The acquisitions of Warren Bancorp (NASDAQ: WRNB), headquartered in Peabody, Massachusetts, and American Financial Holdings, Inc. (NASDAQ: AMFH), parent company of American Savings Bank in Connecticut, are pending regulatory approvals and votes by the shareholders of both companies. It is anticipated that these acquisitions will increase the Company's total assets to over $26 billion.

The Company's results for the nine months ended September 30, 2002 reflect its adoption of Statement of Financial Accounting Standards ("SFAS") No. 147, "Acquisitions of Certain Financial Institutions." Under SFAS No. 147, the Company can reclassify certain unidentifiable intangible assets to goodwill and cease amortization beginning January 1, 2002. As a result, earnings for the first nine months have been increased by two cents per share. Exclusive of the adoption of SFAS No.147, earnings for the quarter ended September 30, 2002 exclusive of special charges still were 52 cents per share.

Banknorth Group, headquartered in Portland, Maine, is one of the country's 35 largest commercial banking companies. The Company's banking subsidiary, Banknorth, N.A. operates banking subsidiaries in Maine (Peoples Heritage Bank), New Hampshire (Bank of New Hampshire), Massachusetts (Banknorth Massachusetts), Connecticut (Banknorth Connecticut), Vermont (Banknorth Vermont), and Upstate New York (Evergreen Bank). The Company also operates subsidiaries and divisions in insurance, investment planning, money management, leasing, merchant services, mortgage banking, government banking and other financial services.

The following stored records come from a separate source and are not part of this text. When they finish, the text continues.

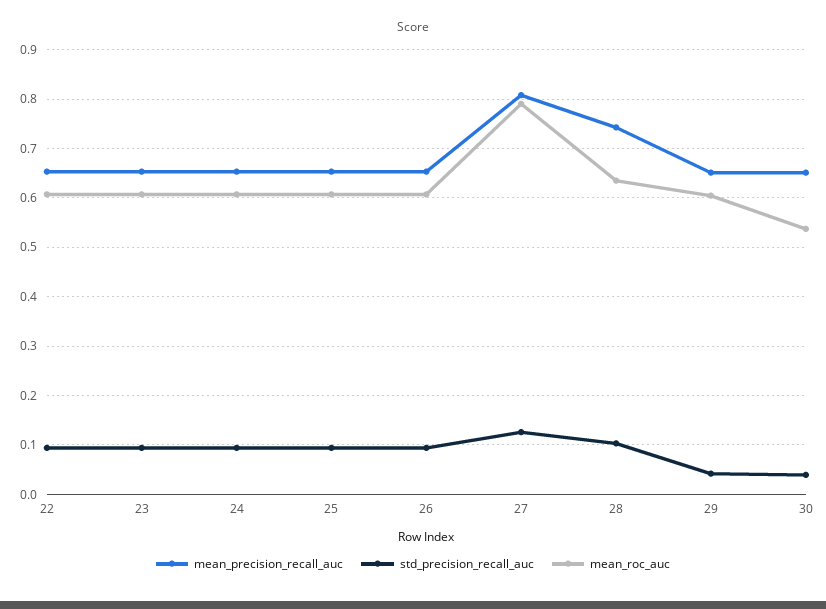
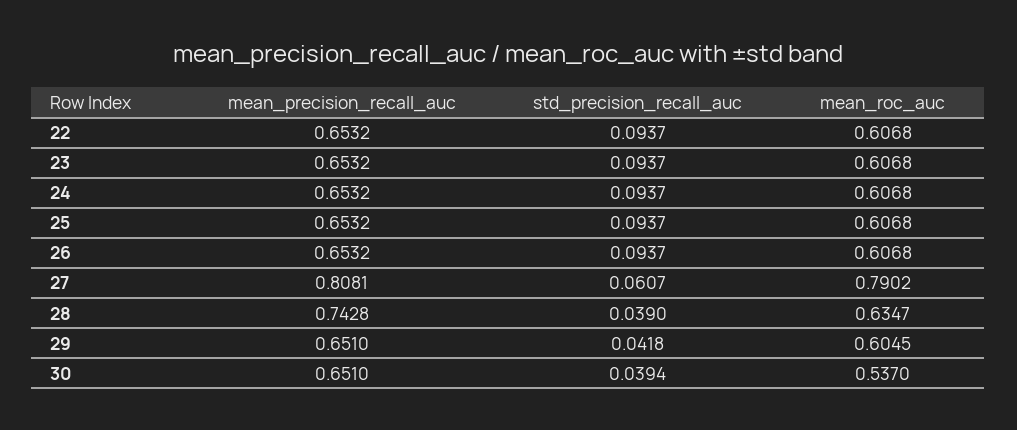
  {
    "mean_precision_recall_auc": {
      "22": 0.6532,
      "23": 0.6532,
      "24": 0.6532,
      "25": 0.6532,
      "26": 0.6532,
      "27": 0.8081,
      "28": 0.7428,
      "29": 0.651,
      "30": 0.651
    },
    "std_precision_recall_auc": {
      "22": 0.0937,
      "23": 0.0937,
      "24": 0.0937,
      "25": 0.0937,
      "26": 0.0937,
-     "27": 0.12,
+     "27": 0.0607,
-     "28": 0.1,
+     "28": 0.039,
      "29": 0.0418,
      "30": 0.0394
    },
    "mean_roc_auc": {
      "22": 0.6068,
      "23": 0.6068,
      "24": 0.6068,
      "25": 0.6068,
      "26": 0.6068,
      "27": 0.7902,
      "28": 0.6347,
      "29": 0.6045,
      "30": 0.537
    }
  }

Note: This news release contains certain forward-looking statements with respect to the financial condition, results of operations and business of Banknorth. Forward-looking statements are subject to various factors which could cause actual results to differ materially from these estimates. These factors include, but are not limited, to, changes in general economic conditions, interest rates, deposit flows, loan demand, competition, legislation or regulation and accounting principles, policies or guidelines, as well as other economic, competitive, governmental, regulatory and accounting and technological factors affecting Banknorth's operations. In addition, acquisitions may result in large one-time charges to income, may not produce revenue enhancements or cost savings at levels or within time frames originally anticipated and may result in unforeseen integration difficulties. Investors are encouraged to access Banknorth's periodic reports filed with the Securities and Exchange Commission for financial and business information regarding Banknorth.